Over many years, I have been privileged to learn from friends and colleagues more knowledgeable than I about the Congo. And in my own time spent in Tanzania, Mozambique, and Angola, the powerful and largely negative impact of events in the Congo on U.S. policy and on Congo´s neighbors was highly visible.
A Glimpse of History
During the transatlantic slave trade, current estimates from genetic records and a database of recorded slave ship voyages indicate that some 5.9 million of the 12.5 million enslaved people forcibly taken from Africa to the Americas came from the region now within the borders of the Democratic Republic of the Congo and Angola.
When European powers met in Berlin in 1884-1885 to set the rules for the partition of Africa, the United States was a full participant. Although seeking open-door access for commercial interests instead of territory, the U.S. government played a central role in allocating the territory of the Congo Free State to King Leopold of Belgium as his private possession.
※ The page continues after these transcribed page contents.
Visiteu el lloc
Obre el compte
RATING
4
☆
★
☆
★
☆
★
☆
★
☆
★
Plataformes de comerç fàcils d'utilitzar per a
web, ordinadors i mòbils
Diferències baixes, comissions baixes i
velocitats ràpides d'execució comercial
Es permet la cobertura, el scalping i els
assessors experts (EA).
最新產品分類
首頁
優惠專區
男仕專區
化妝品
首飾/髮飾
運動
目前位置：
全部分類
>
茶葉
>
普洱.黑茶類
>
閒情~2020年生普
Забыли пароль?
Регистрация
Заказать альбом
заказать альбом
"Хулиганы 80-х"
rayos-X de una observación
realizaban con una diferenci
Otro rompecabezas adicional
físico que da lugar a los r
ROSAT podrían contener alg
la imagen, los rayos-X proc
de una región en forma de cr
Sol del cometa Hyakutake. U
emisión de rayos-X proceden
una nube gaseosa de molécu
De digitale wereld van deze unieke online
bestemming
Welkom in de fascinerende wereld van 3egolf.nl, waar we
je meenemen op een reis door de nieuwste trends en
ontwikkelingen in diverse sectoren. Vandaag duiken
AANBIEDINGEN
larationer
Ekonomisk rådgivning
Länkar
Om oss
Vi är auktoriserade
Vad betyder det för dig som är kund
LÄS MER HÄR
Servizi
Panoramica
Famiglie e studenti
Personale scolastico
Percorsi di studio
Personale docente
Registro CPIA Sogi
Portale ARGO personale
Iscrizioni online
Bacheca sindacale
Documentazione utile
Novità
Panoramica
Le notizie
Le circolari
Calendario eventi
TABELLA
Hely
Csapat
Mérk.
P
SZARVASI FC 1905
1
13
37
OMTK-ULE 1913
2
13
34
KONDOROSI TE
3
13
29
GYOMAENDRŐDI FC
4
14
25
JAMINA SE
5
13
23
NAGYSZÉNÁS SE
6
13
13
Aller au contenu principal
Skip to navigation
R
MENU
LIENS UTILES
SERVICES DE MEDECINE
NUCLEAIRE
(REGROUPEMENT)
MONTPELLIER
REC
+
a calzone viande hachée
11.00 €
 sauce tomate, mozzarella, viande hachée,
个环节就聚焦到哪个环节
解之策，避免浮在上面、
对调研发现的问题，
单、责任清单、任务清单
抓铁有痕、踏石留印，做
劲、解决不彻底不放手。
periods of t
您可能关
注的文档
Second only to Algeria in area within Africa, the country now known as the Democratic Republic of the Congo (DRC) has been a major focus for U.S. foreign policy in Africa for more than a century. Through multiple changes of names and rulers, the DRC has been deeply shaped by U.S. political and economic power. People to people influences have flowed both ways over centuries, although most enslaved people from the Congo Basin did not go to North America, but rather the Caribbean or South America.
King Leopold, Patrice Lumumba, and Mobutu Sese Seko were all familiar names to U.S. policymakers and newspaper readers in their times. And Joseph Conrad´s Heart of Darkness imprinted indelible stereotypes in American public opinion. See this selected reading list here for more background.
Among these, the following are of particular interest.
Mark Twain, who himself grew up on the Mississippi River and featured it in the adventures of Tom Sawyer and Huckleberry Finn, also wrote a scathing imaginary soliloquy by King Leopold defending his rule in the Congo. More recently, the history of King Leopold has been eloquently recounted by Adam Hochschild in his book King Leopold's Ghost. And William Sheppard, an African American missionary affiliated with the white Presbyterian Church in the U.S. southern states, was one of those whose protests made King Leopold's atrocities in the Congo an international scandal.
There are many books about Patrice Lumumba and the U.S. role in murdering him. But the latest, being released today, is The Lumumba Plot: The Inside Story of a CIA Assassination. Advance reviews from experts I trust indicate that it is likely to be the best.
Recent books on current conflicts in the DRC include Jason Stearn´s The War that Doesn't Say Its Name and Siddharth Kars´s Cobalt Red: How the Blood of the Congo Powers Our Lives.